Identity Leadership, Employee Burnout and the Mediating Role of Team Identification: Evidence from the Global Identity Leadership Development Project


Van Dick R., Cordes B. L., Lemoine J. E., Steffens N. K., Haslam S. A., Akfirat S., ...Daha Fazla

INTERNATIONAL JOURNAL OF ENVIRONMENTAL RESEARCH AND PUBLIC HEALTH, cilt.18, sa.22, ss.1000-1082, 2021 (SCI-Expanded) identifier identifier

  • Yayın Türü: Makale / Tam Makale
  • Cilt numarası: 18 Sayı: 22
  • Basım Tarihi: 2021
  • Doi Numarası: 10.3390/ijerph182212081
  • Dergi Adı: INTERNATIONAL JOURNAL OF ENVIRONMENTAL RESEARCH AND PUBLIC HEALTH
  • Derginin Tarandığı İndeksler: Science Citation Index Expanded (SCI-EXPANDED), Social Sciences Citation Index (SSCI), Scopus, Aqualine, Aquatic Science & Fisheries Abstracts (ASFA), CAB Abstracts, EMBASE, Food Science & Technology Abstracts, Geobase, MEDLINE, Pollution Abstracts, Veterinary Science Database, Directory of Open Access Journals
  • Sayfa Sayıları: ss.1000-1082
  • Anahtar Kelimeler: burnout, exhaustion, identity leadership, team identification, cross-cultural study, SOCIAL IDENTITY, ORGANIZATIONAL IDENTIFICATION, EXPANDED MODEL, SUPPORT, STRESS, WORK, DYNAMICS, HEALTH, STRAIN
  • Dokuz Eylül Üniversitesi Adresli: Evet

Özet

Do leaders who build a sense of shared social identity in their teams thereby protect them from the adverse effects of workplace stress? This is a question that the present paper explores by testing the hypothesis that identity leadership contributes to stronger team identification among employees and, through this, is associated with reduced burnout.
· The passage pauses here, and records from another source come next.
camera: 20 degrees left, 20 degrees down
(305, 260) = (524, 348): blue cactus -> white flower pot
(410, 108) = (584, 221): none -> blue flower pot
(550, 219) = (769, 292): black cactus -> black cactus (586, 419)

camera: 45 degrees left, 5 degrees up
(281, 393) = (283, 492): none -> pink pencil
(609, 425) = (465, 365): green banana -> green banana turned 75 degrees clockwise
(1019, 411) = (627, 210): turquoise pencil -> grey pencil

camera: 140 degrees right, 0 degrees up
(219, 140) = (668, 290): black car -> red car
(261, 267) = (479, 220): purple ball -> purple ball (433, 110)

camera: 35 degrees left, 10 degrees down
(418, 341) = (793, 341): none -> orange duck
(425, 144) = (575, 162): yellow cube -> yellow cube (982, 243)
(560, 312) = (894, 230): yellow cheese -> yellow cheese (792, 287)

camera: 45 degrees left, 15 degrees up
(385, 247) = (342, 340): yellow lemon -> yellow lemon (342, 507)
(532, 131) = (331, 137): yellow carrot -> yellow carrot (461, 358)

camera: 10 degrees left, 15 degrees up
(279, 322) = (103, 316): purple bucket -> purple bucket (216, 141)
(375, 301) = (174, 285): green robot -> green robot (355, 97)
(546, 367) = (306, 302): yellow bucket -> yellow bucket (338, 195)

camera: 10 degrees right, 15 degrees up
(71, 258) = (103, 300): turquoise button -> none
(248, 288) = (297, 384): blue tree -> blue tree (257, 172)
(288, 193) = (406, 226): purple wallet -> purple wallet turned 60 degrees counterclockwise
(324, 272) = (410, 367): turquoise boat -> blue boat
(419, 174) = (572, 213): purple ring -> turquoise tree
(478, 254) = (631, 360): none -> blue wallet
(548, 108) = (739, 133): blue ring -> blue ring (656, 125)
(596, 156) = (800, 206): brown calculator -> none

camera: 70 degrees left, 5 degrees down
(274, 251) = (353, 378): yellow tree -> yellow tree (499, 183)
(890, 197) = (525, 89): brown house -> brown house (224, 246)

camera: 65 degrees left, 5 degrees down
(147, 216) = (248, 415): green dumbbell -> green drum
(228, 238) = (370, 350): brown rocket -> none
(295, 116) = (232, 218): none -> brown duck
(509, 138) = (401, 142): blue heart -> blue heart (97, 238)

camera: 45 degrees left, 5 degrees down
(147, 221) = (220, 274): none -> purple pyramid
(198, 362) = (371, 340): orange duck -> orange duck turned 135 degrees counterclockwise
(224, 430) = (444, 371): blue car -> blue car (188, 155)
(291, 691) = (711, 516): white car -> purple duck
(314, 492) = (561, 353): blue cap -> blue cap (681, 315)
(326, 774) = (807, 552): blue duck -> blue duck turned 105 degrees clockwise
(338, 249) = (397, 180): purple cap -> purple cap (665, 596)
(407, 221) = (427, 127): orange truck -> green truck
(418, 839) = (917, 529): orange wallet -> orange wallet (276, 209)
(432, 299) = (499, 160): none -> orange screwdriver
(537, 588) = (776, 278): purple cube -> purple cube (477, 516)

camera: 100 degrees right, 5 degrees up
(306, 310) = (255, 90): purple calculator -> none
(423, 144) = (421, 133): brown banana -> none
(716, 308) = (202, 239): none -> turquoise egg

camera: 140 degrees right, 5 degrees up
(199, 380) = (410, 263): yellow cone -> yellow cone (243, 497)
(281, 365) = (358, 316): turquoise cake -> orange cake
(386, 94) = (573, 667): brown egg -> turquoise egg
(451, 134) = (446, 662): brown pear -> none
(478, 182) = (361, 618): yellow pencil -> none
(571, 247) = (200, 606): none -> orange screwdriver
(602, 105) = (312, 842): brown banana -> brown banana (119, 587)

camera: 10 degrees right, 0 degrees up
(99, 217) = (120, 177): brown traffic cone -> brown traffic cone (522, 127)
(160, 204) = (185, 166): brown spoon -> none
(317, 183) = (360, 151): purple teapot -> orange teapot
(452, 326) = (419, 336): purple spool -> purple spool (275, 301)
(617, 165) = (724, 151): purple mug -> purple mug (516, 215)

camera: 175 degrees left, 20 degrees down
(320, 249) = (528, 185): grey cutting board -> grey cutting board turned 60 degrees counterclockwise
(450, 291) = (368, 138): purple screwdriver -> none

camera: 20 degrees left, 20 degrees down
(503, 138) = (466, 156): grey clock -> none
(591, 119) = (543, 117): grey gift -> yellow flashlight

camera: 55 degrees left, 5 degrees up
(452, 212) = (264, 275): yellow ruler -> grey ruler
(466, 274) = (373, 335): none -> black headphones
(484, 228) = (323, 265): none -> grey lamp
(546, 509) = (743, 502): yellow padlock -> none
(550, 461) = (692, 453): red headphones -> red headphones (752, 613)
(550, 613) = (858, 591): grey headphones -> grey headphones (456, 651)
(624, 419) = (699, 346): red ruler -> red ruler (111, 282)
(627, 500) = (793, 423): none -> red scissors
We tested this model with unique datasets from the Global Identity Leadership Development (GILD) project with participants from all inhabited continents. We compared two datasets from 2016/2017 (n = 5290; 20 countries) and 2020/2021 (n = 7294; 28 countries) and found very similar levels of identity leadership, team identification and burnout across the five years. An inspection of the 2020/2021 data at the onset of and later in the COVID-19 pandemic showed stable identity leadership levels and slightly higher levels of both burnout and team identification. Supporting our hypotheses, we found almost identical indirect effects (2016/2017, b = −0.132; 2020/2021, b = −0.133) across the five-year span in both datasets. Using a subset of n = 111 German participants surveyed over two waves, we found the indirect effect confirmed over time with identity leadership (at T1) predicting team identification and, in turn, burnout, three months later. Finally, we explored whether there could be a “too-much-of-a-good-thing” effect for identity leadership. Speaking against this, we found a u-shaped quadratic effect whereby ratings of identity leadership at the upper end of the distribution were related to even stronger team identification and a stronger indirect effect on reduced burnout.